Less than a week after the tsunami, estimating that we had already received sufficient funds for our foreseen emergency activities, MSF began asking donors to stop giving donations for MSF's response to this particular emergency. Instead they were encouraged to support our work providing medical care in other emergencies and ongoing conflicts such as the Democratic Republic of Congo, Somalia, or the Darfur region of Sudan.

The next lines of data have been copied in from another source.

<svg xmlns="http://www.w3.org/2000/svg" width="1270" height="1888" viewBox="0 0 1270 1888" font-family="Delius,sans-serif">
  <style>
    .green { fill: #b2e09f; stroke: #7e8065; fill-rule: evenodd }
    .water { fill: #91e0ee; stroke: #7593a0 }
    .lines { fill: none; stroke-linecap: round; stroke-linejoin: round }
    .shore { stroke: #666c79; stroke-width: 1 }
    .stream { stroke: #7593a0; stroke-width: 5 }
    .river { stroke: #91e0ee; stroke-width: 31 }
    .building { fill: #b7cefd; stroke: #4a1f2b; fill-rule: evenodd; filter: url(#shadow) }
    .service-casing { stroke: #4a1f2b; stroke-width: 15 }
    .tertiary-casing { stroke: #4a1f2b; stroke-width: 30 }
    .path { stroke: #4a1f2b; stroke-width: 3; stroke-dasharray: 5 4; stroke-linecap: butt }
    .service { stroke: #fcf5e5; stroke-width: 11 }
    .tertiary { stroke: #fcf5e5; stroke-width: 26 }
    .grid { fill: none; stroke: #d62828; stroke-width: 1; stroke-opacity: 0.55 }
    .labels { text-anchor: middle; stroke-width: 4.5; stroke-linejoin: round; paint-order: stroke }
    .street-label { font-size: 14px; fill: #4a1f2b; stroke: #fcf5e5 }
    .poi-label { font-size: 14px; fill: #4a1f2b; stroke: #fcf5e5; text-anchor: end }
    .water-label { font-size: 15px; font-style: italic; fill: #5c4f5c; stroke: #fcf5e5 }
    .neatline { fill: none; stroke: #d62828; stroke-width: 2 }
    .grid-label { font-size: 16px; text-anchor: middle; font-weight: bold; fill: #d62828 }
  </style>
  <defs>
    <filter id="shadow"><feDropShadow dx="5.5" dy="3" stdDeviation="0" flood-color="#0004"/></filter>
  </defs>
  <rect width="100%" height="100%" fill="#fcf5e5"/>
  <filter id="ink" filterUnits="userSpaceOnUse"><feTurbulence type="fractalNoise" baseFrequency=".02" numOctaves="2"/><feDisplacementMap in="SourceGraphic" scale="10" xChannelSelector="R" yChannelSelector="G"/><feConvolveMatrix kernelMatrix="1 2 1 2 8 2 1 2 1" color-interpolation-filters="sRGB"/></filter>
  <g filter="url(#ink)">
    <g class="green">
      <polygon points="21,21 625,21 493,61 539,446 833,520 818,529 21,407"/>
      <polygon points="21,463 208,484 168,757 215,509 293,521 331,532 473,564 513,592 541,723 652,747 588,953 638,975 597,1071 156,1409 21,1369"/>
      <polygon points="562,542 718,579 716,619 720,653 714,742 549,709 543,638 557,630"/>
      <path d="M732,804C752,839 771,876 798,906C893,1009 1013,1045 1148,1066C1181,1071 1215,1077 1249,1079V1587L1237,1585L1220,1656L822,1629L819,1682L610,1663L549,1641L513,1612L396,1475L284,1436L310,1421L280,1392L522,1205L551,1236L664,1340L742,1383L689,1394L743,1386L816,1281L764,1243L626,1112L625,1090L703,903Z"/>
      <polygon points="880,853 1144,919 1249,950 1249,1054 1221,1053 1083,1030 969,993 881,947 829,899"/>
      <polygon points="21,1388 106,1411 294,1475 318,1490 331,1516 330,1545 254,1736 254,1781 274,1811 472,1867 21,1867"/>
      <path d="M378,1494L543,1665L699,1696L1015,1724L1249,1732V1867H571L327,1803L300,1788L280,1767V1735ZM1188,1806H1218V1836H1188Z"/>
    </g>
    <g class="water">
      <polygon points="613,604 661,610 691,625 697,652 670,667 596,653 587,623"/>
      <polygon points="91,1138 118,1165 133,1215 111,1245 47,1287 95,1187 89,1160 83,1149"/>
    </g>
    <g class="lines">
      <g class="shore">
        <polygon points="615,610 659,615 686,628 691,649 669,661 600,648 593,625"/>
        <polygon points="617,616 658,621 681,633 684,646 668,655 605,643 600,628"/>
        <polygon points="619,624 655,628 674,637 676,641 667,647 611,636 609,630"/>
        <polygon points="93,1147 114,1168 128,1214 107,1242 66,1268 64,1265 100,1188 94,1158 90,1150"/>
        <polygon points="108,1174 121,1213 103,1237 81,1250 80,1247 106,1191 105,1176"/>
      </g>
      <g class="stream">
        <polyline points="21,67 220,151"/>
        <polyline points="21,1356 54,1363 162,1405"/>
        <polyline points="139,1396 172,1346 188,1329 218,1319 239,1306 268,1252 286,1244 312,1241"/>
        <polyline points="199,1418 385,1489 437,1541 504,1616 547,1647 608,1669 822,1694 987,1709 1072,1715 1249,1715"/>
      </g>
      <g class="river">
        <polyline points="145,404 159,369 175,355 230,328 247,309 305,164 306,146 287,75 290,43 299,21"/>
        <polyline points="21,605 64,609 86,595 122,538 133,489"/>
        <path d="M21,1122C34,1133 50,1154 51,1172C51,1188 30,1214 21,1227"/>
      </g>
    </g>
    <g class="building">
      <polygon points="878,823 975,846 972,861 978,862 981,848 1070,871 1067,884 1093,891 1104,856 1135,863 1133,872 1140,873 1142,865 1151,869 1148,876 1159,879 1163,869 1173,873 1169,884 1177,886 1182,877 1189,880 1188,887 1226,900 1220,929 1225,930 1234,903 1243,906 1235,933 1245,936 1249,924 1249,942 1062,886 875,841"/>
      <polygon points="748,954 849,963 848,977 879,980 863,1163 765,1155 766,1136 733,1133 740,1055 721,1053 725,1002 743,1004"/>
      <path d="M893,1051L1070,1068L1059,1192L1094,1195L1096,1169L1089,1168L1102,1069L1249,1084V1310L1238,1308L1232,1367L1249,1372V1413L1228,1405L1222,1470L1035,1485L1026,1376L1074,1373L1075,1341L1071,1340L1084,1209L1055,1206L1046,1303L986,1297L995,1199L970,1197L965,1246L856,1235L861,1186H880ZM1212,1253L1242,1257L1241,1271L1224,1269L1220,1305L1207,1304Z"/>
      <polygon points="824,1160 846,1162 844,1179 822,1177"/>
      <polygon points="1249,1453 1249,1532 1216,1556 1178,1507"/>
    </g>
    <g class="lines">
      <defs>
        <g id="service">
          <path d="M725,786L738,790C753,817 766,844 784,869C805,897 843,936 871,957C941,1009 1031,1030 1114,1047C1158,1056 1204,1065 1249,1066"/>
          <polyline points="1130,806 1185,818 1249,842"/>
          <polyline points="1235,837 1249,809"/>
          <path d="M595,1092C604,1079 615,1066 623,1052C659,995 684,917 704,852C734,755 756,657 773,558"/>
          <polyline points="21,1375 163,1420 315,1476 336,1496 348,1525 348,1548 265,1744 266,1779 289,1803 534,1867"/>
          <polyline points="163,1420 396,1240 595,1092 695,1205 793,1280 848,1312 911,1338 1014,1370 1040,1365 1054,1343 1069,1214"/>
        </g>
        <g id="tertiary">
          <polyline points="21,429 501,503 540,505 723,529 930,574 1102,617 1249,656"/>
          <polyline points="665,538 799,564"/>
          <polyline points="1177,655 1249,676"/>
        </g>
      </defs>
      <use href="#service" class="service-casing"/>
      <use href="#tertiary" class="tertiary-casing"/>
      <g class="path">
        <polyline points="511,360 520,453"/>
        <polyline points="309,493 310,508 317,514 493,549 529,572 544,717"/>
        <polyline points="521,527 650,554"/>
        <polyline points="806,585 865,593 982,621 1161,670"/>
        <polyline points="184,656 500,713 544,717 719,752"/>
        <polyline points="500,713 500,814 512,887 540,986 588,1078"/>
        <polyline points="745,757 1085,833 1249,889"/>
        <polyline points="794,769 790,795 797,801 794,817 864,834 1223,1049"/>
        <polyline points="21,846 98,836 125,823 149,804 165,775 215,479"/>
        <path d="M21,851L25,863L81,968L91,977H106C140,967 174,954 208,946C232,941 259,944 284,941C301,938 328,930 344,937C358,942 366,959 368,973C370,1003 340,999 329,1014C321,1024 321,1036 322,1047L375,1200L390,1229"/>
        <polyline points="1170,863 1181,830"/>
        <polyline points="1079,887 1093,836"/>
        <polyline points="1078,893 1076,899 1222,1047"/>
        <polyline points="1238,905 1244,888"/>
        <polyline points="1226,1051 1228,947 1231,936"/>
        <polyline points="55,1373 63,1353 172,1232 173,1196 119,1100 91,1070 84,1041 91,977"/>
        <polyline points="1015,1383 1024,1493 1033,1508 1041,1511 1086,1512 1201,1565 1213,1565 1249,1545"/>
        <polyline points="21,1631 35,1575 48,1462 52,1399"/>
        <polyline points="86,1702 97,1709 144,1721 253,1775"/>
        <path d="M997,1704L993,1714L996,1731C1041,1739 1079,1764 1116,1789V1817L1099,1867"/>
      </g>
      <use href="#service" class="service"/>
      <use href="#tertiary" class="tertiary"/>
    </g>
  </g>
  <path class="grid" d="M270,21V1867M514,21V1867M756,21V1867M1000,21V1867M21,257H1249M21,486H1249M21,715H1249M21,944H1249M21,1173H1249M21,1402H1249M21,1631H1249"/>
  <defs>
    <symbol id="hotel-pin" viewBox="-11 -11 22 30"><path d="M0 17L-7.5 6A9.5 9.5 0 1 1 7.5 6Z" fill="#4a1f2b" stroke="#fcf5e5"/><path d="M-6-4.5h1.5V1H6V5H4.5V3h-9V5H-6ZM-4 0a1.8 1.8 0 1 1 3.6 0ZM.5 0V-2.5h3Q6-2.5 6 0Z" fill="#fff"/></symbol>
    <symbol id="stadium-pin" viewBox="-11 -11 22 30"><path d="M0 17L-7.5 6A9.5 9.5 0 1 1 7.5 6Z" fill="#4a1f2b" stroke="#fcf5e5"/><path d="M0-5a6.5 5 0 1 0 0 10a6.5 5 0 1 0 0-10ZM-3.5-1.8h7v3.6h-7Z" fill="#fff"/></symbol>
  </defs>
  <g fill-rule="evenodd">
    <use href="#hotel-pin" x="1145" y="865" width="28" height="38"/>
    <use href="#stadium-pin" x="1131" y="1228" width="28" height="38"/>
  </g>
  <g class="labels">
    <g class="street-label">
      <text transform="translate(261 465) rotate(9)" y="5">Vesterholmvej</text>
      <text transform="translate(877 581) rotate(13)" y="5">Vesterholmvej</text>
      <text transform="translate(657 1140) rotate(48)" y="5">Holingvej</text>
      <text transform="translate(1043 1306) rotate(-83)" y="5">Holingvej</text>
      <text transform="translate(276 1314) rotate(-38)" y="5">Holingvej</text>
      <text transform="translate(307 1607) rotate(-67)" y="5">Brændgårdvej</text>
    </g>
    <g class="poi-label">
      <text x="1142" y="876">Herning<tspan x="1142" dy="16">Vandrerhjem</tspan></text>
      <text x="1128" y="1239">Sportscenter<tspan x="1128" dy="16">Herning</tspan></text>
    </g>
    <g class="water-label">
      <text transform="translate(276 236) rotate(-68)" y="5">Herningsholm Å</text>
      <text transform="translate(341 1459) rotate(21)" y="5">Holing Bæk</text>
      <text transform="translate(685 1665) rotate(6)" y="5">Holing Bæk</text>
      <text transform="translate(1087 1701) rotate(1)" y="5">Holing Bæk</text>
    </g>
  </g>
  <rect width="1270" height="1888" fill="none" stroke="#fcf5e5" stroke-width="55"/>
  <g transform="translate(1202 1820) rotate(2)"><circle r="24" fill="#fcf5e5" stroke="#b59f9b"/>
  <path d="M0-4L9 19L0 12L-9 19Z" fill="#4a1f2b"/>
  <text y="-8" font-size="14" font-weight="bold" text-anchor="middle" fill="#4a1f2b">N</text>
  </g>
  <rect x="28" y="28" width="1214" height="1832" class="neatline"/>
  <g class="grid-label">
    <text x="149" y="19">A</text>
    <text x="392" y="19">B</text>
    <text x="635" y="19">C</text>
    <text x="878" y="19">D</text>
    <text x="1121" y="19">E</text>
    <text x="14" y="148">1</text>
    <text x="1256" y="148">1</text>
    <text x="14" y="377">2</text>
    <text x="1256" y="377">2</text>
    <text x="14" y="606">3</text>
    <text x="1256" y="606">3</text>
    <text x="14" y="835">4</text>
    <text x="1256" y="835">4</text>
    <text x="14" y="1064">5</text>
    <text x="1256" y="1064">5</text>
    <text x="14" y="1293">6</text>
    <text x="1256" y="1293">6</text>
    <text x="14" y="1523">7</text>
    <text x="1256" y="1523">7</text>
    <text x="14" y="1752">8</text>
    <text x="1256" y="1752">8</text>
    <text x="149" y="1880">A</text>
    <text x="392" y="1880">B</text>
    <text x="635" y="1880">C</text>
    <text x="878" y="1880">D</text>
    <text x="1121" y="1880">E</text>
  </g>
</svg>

MSF offices around the world also began contacting individuals requesting their permission to use their funds to support MSF's work in emergencies elsewhere in the world. This process is still ongoing, but so far an overwhelming majority of the donors have accepted that we will use their donations elsewhere. Fifty-seven percent of the funds initially received for the emergency can now be used to support MSF's other emergency programs around the world such as in Niger today. MSF seeks to derestrict a further 19.5% of the donations and 1% has been refunded on request.
Fundraising situation
| Funds collected |
M€ 109.1 |
100% |
| of which: |
| Funds derestricted or re-directed to
other crises |
M€ 62 |
56.9 % |
| Funds reimbursed |
M€ 1.2 |
1.1% |
| Remaining restricted funds |
M€ 45.9 |
42% |
| of which: |
| Remaining de-restriction target |
M€ 21.3 |
19.5 % |
| Funds budgeted for Tsunami
operations 2004/2005 |
M€ 24.6 |
22.5 % |
MSF is extremely grateful for the unprecedented surge of spontaneous donations we received following the tsunami disaster and will continue to use this money to provide medical and psychosocial care in the regions affected by the tsunami. At the same time, we are heartened by the trust our supporters have placed in us to use their funds where they are needed most. We believe that being open and transparent with our donors about how we use their funds is essential, as it is their support that allows us to alleviate the suffering of the most vulnerable in the worst conflicts and disasters around the world.